On August 19, 1926, a decree of the Probate Court of Suffolk County, Massachusetts, adjudged-Cannon to be insane, and appointed the plaintiff, his wife, as guardian'. •

Dr. Arthur Berk, a specialist in neurology and psychiatry, was called as an expert *569witness by the plaintiff. Dr. Berk testified that he made an examination of Cannon on February 12, 1940, shortly before the trial, and diagnosed the case as “dementia praecox”. On the basis of his own examination, and of the history of the case as disclosed by the medical records introduced as exhibits', Dr. Berk was asked by counsel for the plaintiff to give his opinion as to the extent to which Cannon was disabled in May, 1919. He answered “totally”. He said that that disability prevented Cannon from working; that the disability started shortly after the explosion in which Cannon suffered a concussion and continued up to the present time, and would continue “for the rest of his life”.

There was other evidence, which we do not set forth, warranting a verdict for the defendant. However, taking a view of the evidence most favorable to the plaintiff, we cannot rule as a matter of law that the trial judge erred in concluding that the plaintiff had made out a case for the jury. See Kelley v. United States, 1 Cir., 49 F.2d 897.

The Government further objects that the testimony of Dr. Berk, above summarized, was incompetent. A qualified physician, on the basis of his own examination of the patient, disclosing a present mental or physical disability, and on the basis of the exhibits properly in evidence, consisting of the detailed medical and psychiatric history set forth in the official records of the War Department and of the Veterans’ Bureau, is competent to give an expert opinion as to the cause of the present disability, its past period of development, its probable duration for the future, and its effect, at various stages, upon the patient’s capacity to work. The weight to be given such testimony depends on the circumstances and is for the jury to decide. The basis of the Government’s objection, as stated at the trial, was that an expert should not be permitted to base an opinion upon the opinion of other experts. While such a rule of evidence has sometimes been stated (Corrigan v. United States, 9 Cir., 82 F.2d 106), it is of questionable soundness (see Wigmore on Evidence, 3d Ed., § 682 (d)) and in any event we think it has no application to the case at bar.

The Government contends that Dr. Berk’s testimony was additionally objectionable in that, as an expression of opinion on the ultimate issue of total permanent disability, it was an invasion of the province of the jury. No such objection was made at the trial. Furthermore, Dr. Berk was not asked whether in his opinion Cannon had suffered a total permanent disability within the meaning of the contract. See Corrigan v. United States, 9 Cir., 82 F.2d 106, 108. Hence we are not called upon in the present case to examine the merits of this supposed qualification upon the admissibility of opinion evidence. See the discussion in Hamilton v. United States, 5 Cir., 73 F.2d 357, 358-59; Wigmore on Evidence, 3d Ed., §§ 1920-22, 1975.

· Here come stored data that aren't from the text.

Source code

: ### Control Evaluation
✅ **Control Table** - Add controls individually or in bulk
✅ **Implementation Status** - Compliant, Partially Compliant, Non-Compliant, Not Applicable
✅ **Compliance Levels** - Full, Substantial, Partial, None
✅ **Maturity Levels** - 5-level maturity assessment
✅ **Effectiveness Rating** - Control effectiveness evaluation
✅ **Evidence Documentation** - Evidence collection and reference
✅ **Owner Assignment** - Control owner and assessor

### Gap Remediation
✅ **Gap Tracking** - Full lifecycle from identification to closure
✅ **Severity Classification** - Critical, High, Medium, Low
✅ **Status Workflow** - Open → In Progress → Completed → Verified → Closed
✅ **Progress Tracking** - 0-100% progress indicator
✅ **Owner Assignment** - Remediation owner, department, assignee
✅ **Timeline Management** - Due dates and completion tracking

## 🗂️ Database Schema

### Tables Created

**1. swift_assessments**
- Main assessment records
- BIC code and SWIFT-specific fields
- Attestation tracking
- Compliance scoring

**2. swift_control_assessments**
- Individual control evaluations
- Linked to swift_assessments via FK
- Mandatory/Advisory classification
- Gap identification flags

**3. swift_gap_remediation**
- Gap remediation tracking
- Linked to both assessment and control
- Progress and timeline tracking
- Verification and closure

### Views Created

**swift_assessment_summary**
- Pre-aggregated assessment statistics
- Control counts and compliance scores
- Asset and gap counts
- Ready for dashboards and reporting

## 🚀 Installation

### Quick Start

Later in the course of Dr. Berk’s testimony the trial judge asked him some questions along the same line as above set forth. This examination by the trial judge is now assigned as error; but since the examination proceeded without any objection from Government counsel at the time, it is too late to raise the point on appeal. United States v. Atkinson, 297 U.S. 157, 56 S.Ct. 391, 80 L.Ed. 555.

The judgment of the District Court is affirmed.